**EXERCISE**
Lines below that include "chez" are the answer; copy each one.

(Collected data)
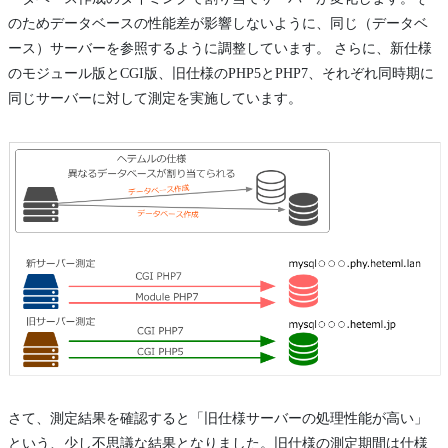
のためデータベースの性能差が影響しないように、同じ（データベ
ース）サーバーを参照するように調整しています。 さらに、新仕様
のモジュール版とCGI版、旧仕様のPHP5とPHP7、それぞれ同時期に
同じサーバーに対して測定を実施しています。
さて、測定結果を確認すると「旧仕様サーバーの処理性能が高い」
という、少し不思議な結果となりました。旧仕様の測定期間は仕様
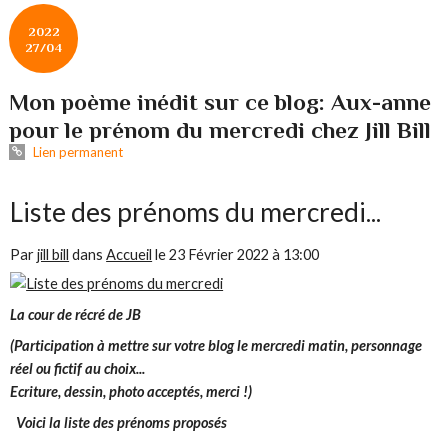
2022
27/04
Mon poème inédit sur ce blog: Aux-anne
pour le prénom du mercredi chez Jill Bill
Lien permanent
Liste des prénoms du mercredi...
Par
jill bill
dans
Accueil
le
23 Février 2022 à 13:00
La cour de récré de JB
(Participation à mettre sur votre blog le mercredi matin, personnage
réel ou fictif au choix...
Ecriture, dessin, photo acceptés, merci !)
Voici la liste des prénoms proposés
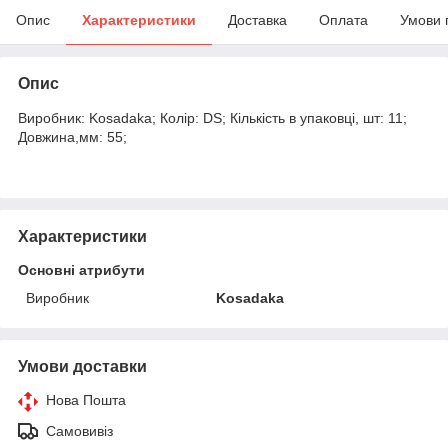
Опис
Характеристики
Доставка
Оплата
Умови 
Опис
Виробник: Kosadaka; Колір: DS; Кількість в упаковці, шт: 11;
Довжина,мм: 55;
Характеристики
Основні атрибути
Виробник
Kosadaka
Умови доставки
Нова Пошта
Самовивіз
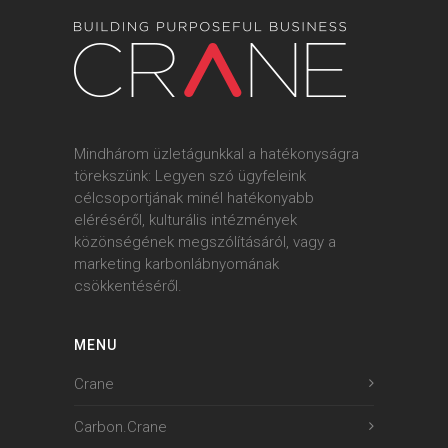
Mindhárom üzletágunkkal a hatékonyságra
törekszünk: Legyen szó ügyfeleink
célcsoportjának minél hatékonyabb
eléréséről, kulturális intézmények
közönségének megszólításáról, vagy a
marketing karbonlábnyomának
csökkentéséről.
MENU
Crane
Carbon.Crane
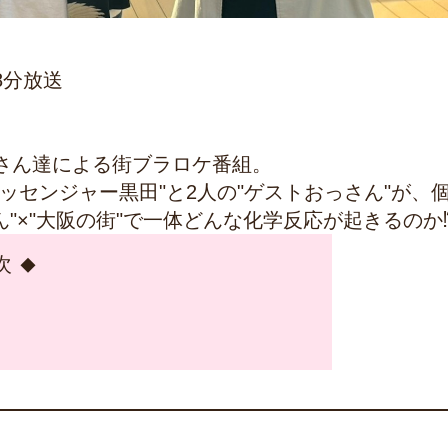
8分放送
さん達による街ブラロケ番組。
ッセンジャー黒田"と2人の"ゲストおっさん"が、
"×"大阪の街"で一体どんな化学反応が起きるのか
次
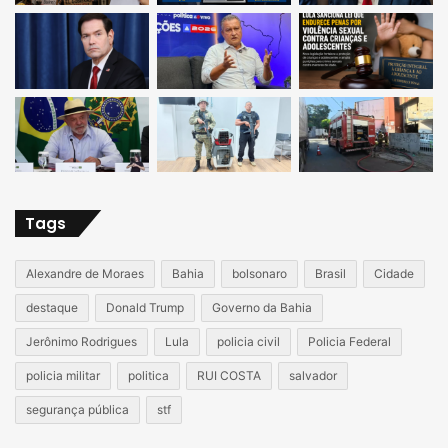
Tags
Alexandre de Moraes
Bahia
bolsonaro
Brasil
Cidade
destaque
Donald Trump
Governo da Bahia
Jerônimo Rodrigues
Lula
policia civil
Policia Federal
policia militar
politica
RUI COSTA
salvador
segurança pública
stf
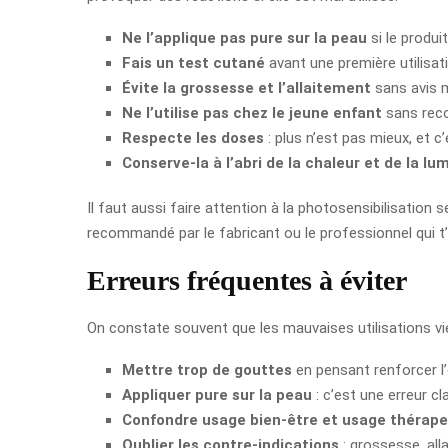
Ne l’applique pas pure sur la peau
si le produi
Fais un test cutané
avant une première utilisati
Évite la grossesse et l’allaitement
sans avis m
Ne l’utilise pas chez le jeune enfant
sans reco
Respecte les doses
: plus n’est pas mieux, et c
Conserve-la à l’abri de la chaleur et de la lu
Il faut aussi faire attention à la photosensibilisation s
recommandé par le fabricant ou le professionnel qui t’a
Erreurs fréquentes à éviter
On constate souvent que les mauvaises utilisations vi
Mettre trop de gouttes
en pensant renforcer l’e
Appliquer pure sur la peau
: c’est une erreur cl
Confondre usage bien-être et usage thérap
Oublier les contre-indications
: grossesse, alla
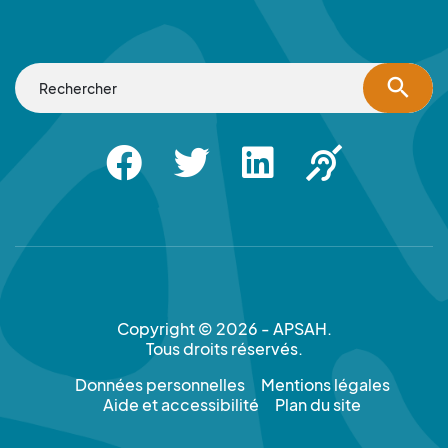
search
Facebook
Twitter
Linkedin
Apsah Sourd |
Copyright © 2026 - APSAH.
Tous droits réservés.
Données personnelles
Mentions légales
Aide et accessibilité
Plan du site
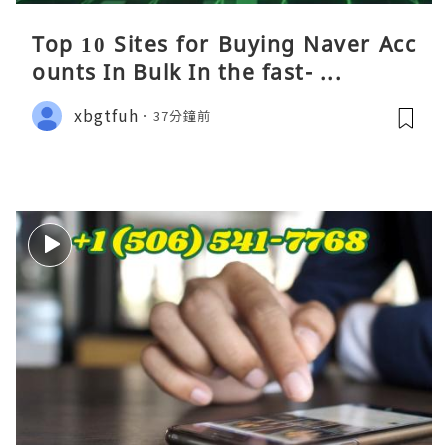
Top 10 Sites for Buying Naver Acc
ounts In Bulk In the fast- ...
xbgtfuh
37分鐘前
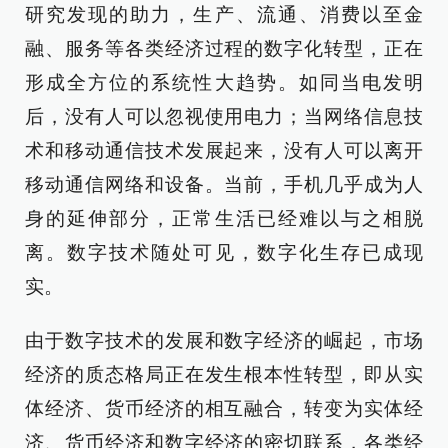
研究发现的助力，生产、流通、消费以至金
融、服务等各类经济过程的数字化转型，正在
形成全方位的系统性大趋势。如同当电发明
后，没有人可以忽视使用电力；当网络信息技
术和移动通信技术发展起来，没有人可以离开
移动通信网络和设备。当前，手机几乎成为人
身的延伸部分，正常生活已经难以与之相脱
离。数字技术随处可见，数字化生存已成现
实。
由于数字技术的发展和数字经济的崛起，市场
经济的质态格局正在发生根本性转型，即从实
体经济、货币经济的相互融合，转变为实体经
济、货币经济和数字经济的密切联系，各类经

**PROBLEM SOLUTION**
pour le prénom du mercredi chez Jill Bill
Ne l’utilise pas chez le jeune enfant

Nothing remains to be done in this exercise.